Segment Start: Given material
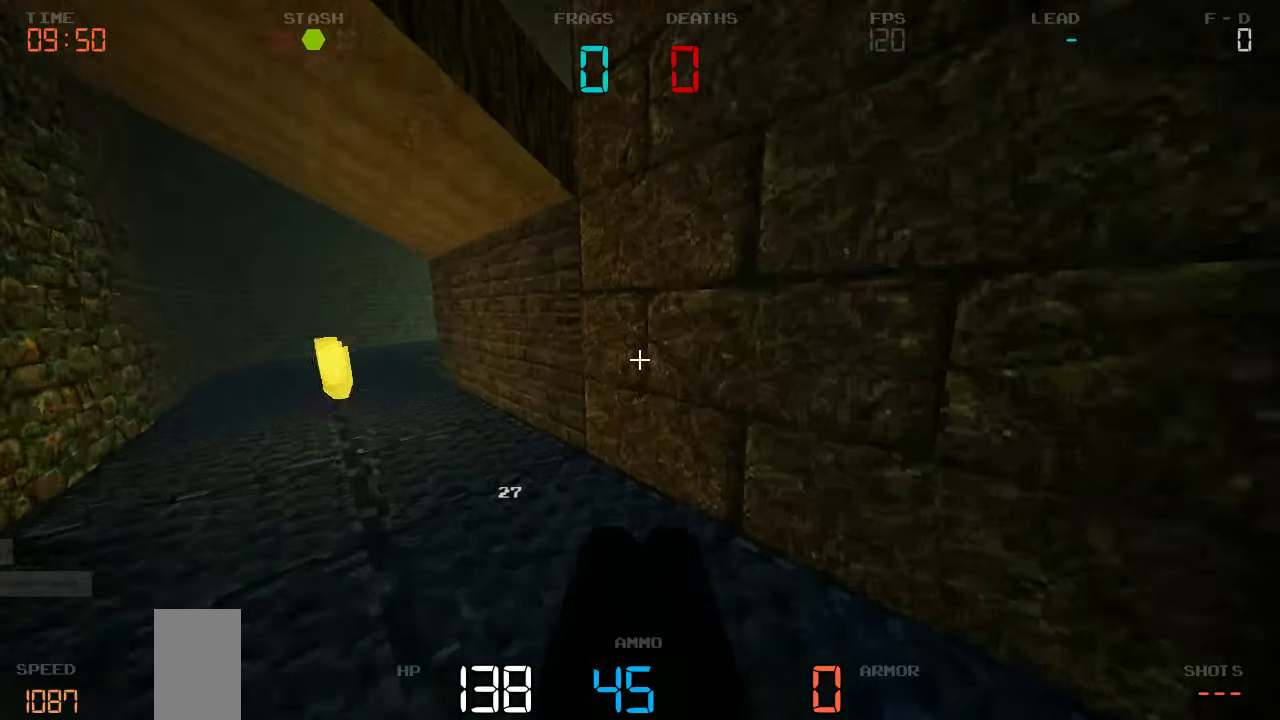
{"keys": ["a", "w"], "events": []}
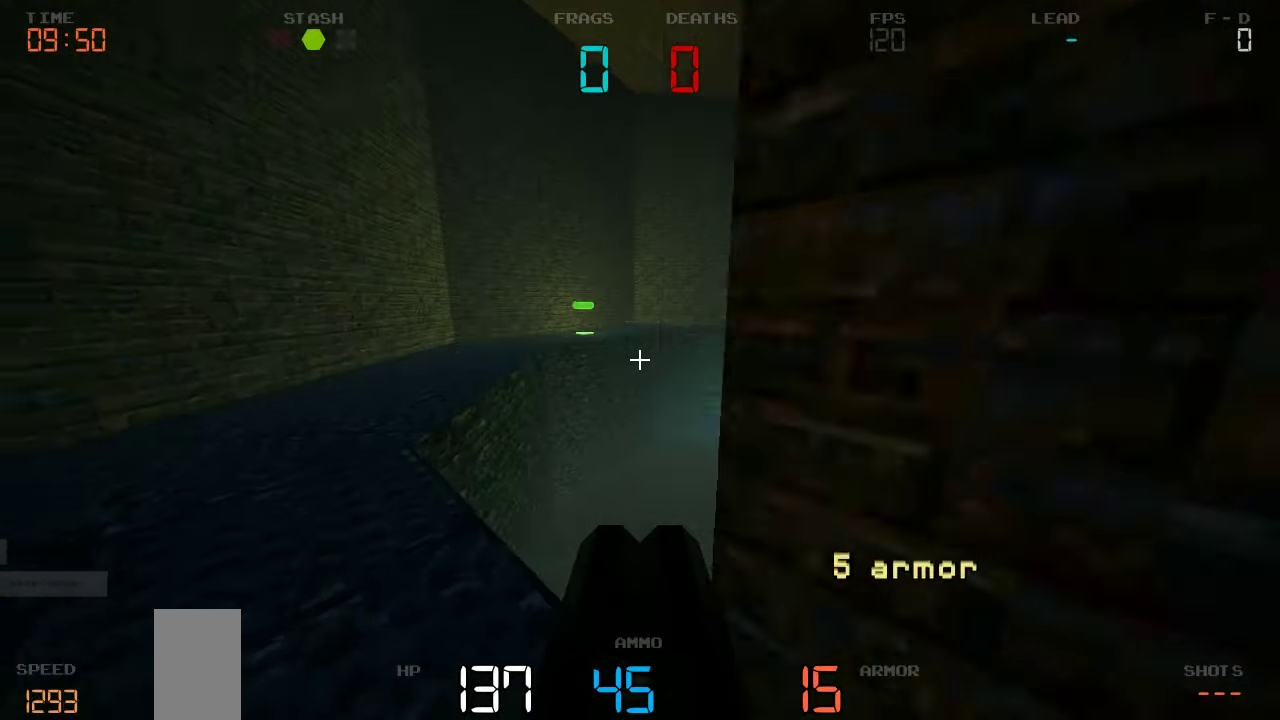
{"keys": ["a", "w"], "events": []}
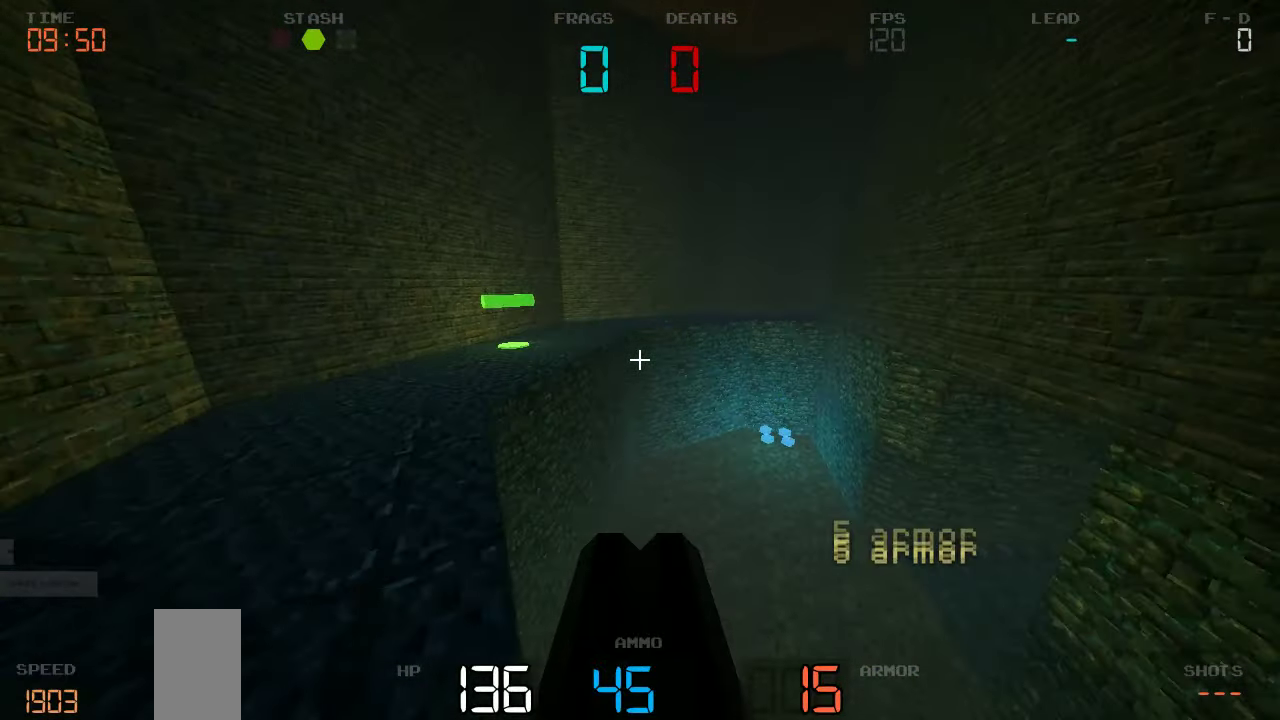
{"keys": ["a", "w"], "events": [[50, "a", "up"], [384, "a", "down"]]}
Segment End: Given material
[What is needed] The data is to be returned exactly as it stands, pictures aside.

[Exercise result]
{"keys": ["a", "w"], "events": []}
{"keys": ["a", "w"], "events": []}
{"keys": ["a", "w"], "events": [[50, "a", "up"], [384, "a", "down"]]}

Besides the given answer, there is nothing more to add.